▶ **TASK STATEMENT**
Each entry below is to be copied verbatim, with no line missing.

▶ **RECORDED INFORMATION**

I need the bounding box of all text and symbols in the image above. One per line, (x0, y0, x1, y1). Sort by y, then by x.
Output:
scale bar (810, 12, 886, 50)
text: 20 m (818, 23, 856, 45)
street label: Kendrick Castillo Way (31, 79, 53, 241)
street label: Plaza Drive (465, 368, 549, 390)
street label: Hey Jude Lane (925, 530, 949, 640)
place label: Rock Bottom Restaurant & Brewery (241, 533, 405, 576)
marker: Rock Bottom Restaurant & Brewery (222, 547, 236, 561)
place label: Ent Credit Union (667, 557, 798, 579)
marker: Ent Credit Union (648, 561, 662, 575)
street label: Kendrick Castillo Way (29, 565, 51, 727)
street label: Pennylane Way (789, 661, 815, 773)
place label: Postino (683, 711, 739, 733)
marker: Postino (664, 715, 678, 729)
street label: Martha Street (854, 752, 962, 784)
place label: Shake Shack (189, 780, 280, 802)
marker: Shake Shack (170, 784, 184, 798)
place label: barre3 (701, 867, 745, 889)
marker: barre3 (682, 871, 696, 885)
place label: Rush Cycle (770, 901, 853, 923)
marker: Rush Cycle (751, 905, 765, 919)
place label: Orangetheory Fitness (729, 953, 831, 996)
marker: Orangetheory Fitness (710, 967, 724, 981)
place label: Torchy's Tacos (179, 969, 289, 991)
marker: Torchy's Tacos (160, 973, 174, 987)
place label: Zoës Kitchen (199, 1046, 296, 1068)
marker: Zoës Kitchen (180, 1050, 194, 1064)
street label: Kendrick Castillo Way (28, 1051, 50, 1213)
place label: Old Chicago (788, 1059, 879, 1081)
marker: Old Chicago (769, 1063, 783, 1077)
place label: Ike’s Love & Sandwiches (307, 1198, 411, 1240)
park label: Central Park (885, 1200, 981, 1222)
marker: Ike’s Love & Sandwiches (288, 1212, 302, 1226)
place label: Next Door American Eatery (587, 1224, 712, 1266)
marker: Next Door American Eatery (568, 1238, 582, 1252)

▶ **EXERCISE ANSWER**
I need the bounding box of all text and symbols in the image above. One per line, (x0, y0, x1, y1). Sort by y, then by x.
Output:
scale bar (810, 12, 886, 50)
text: 20 m (818, 23, 856, 45)
street label: Kendrick Castillo Way (31, 79, 53, 241)
street label: Plaza Drive (465, 368, 549, 390)
street label: Hey Jude Lane (925, 530, 949, 640)
place label: Rock Bottom Restaurant & Brewery (241, 533, 405, 576)
marker: Rock Bottom Restaurant & Brewery (222, 547, 236, 561)
place label: Ent Credit Union (667, 557, 798, 579)
marker: Ent Credit Union (648, 561, 662, 575)
street label: Kendrick Castillo Way (29, 565, 51, 727)
street label: Pennylane Way (789, 661, 815, 773)
place label: Postino (683, 711, 739, 733)
marker: Postino (664, 715, 678, 729)
street label: Martha Street (854, 752, 962, 784)
place label: Shake Shack (189, 780, 280, 802)
marker: Shake Shack (170, 784, 184, 798)
place label: barre3 (701, 867, 745, 889)
marker: barre3 (682, 871, 696, 885)
place label: Rush Cycle (770, 901, 853, 923)
marker: Rush Cycle (751, 905, 765, 919)
place label: Orangetheory Fitness (729, 953, 831, 996)
marker: Orangetheory Fitness (710, 967, 724, 981)
place label: Torchy's Tacos (179, 969, 289, 991)
marker: Torchy's Tacos (160, 973, 174, 987)
place label: Zoës Kitchen (199, 1046, 296, 1068)
marker: Zoës Kitchen (180, 1050, 194, 1064)
street label: Kendrick Castillo Way (28, 1051, 50, 1213)
place label: Old Chicago (788, 1059, 879, 1081)
marker: Old Chicago (769, 1063, 783, 1077)
place label: Ike’s Love & Sandwiches (307, 1198, 411, 1240)
park label: Central Park (885, 1200, 981, 1222)
marker: Ike’s Love & Sandwiches (288, 1212, 302, 1226)
place label: Next Door American Eatery (587, 1224, 712, 1266)
marker: Next Door American Eatery (568, 1238, 582, 1252)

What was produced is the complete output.